What needs to be done
Go through the entries and count the lines with the string "Federal" in them. Give only that number.

[Data records — start]

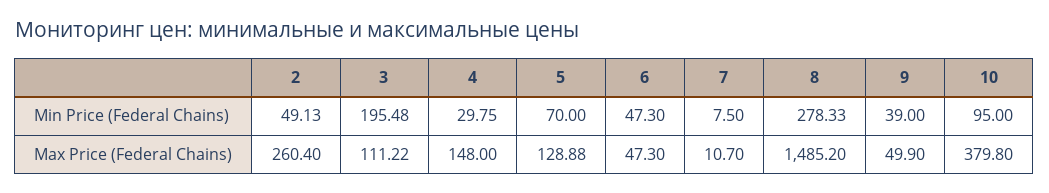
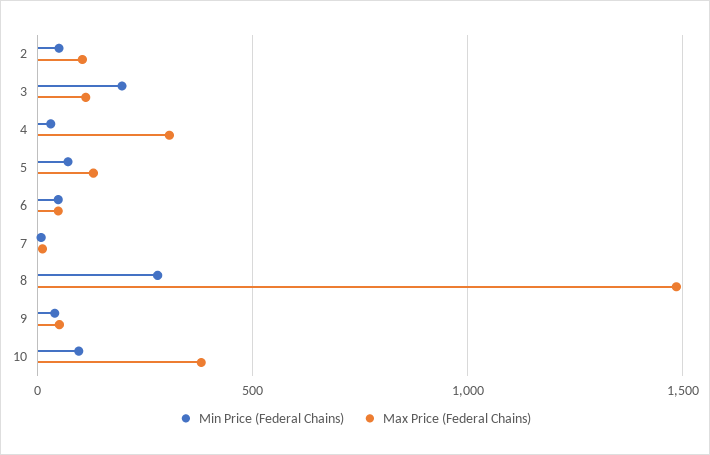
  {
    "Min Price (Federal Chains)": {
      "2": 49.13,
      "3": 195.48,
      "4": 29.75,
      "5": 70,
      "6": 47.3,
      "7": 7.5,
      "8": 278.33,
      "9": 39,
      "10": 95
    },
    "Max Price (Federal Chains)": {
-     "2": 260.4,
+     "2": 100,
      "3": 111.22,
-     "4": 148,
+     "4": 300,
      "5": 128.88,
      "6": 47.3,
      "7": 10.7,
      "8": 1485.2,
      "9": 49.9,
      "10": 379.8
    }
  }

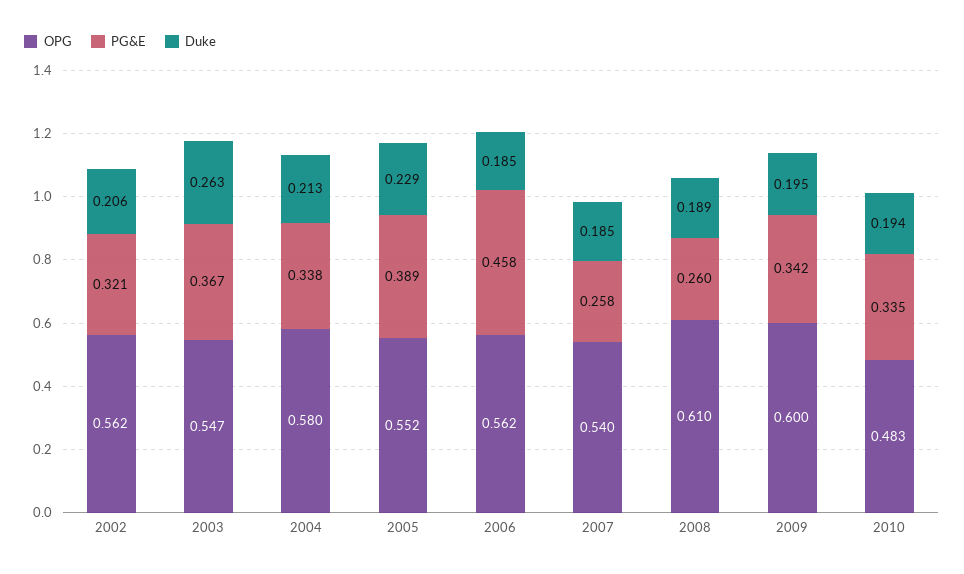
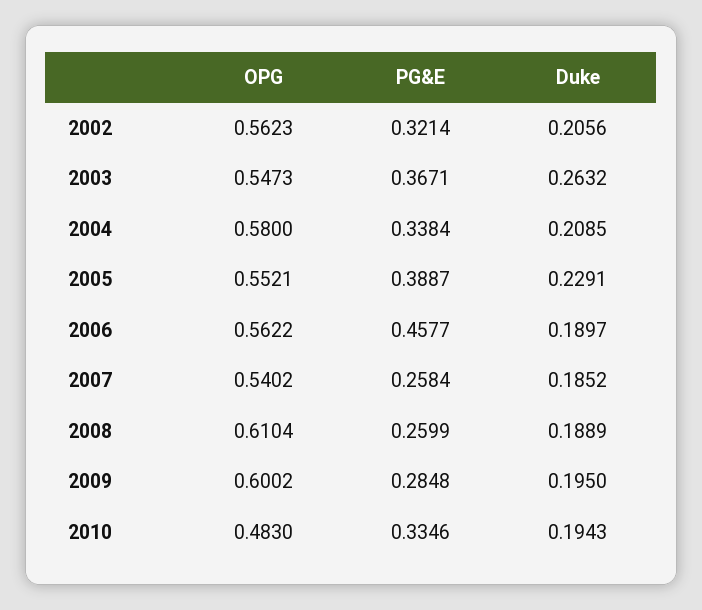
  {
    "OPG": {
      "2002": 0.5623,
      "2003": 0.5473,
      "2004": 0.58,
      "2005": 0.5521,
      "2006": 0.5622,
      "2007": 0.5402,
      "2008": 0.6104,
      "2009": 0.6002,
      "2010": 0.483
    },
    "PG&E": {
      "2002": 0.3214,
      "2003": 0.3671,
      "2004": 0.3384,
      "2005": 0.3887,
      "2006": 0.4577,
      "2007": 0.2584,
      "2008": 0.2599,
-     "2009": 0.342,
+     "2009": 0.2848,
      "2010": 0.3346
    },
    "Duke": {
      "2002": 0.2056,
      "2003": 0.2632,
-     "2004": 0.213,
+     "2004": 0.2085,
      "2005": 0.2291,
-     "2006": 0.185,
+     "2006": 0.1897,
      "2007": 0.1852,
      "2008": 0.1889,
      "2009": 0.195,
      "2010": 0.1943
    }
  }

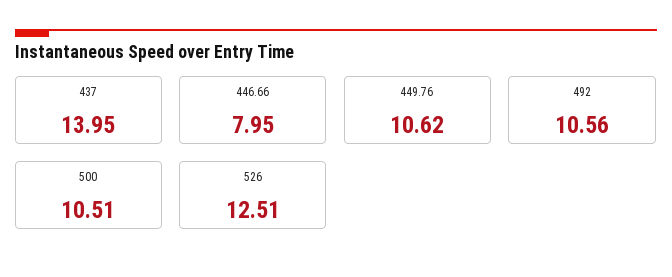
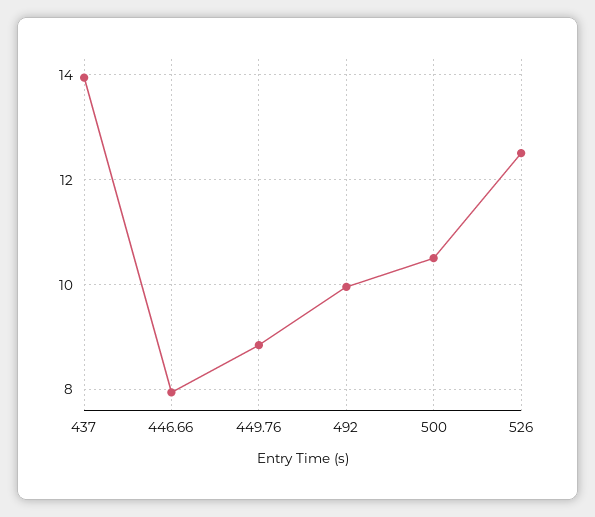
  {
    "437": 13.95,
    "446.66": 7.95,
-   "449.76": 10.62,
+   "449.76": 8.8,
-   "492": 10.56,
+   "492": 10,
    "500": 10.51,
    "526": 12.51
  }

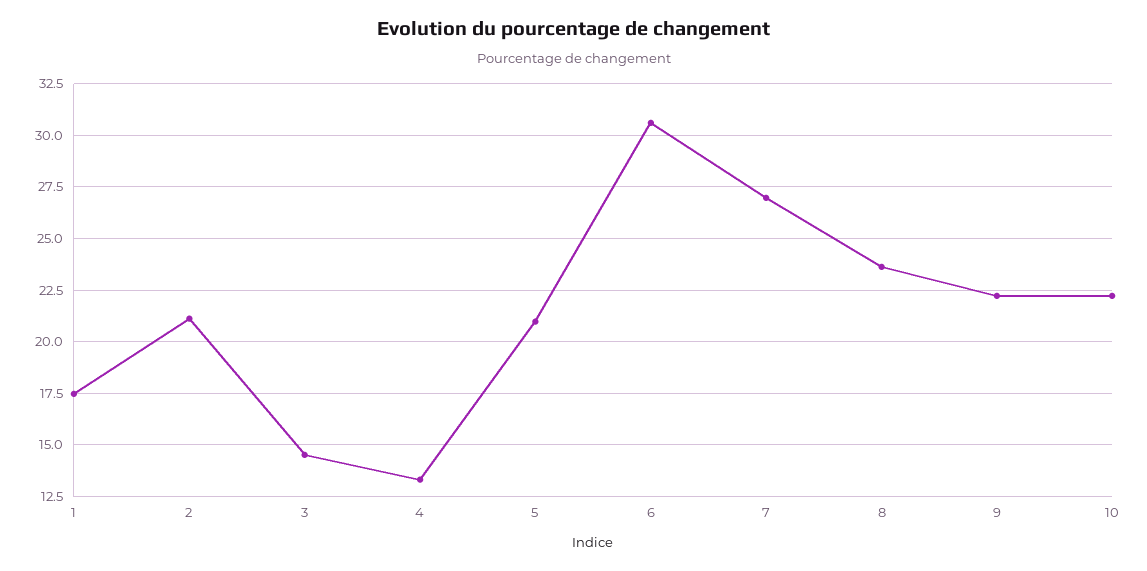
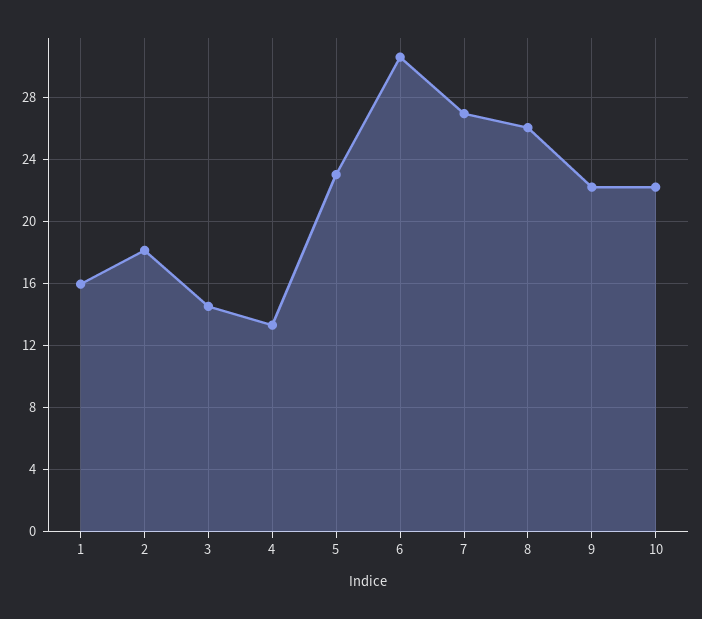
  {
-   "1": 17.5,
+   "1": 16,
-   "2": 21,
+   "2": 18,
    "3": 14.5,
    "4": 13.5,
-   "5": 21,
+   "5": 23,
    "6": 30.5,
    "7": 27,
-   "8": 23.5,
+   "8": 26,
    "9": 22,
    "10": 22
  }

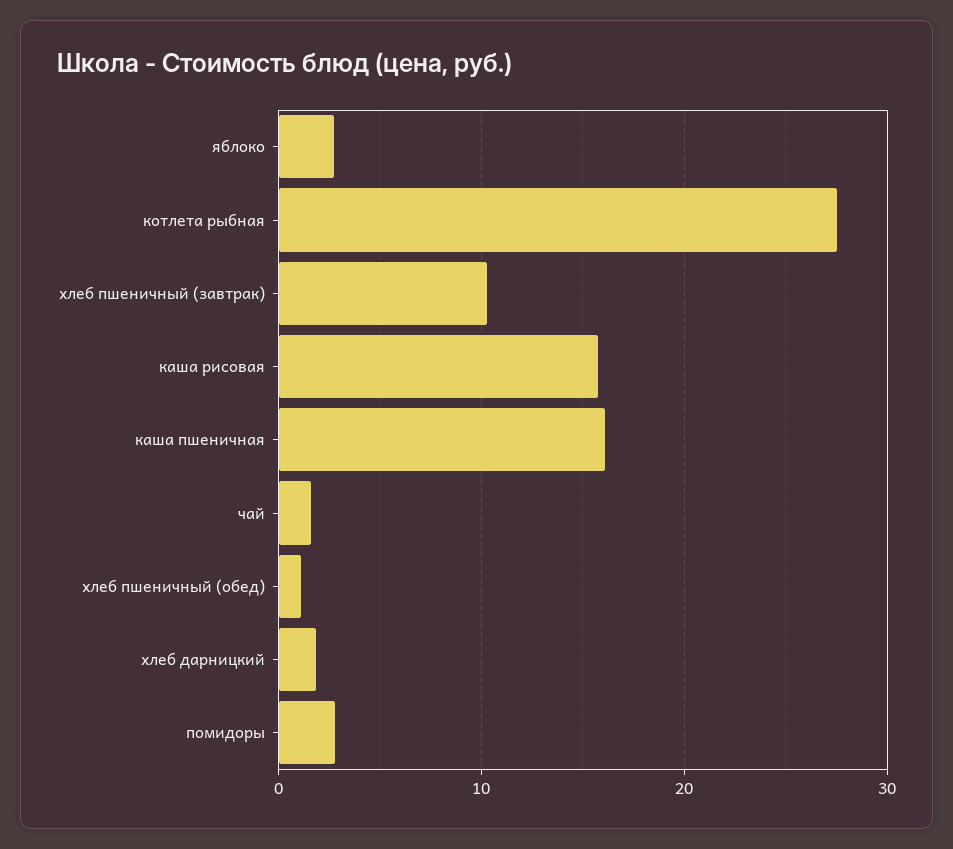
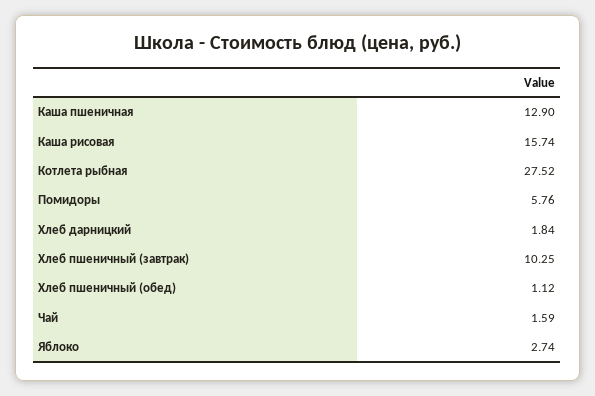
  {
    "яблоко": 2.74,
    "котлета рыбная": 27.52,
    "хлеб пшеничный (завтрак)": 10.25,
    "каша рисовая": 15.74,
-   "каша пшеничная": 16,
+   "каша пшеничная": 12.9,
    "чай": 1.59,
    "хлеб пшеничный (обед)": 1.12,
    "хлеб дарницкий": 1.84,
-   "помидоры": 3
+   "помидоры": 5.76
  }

[Data records — finish]

Expected answer
2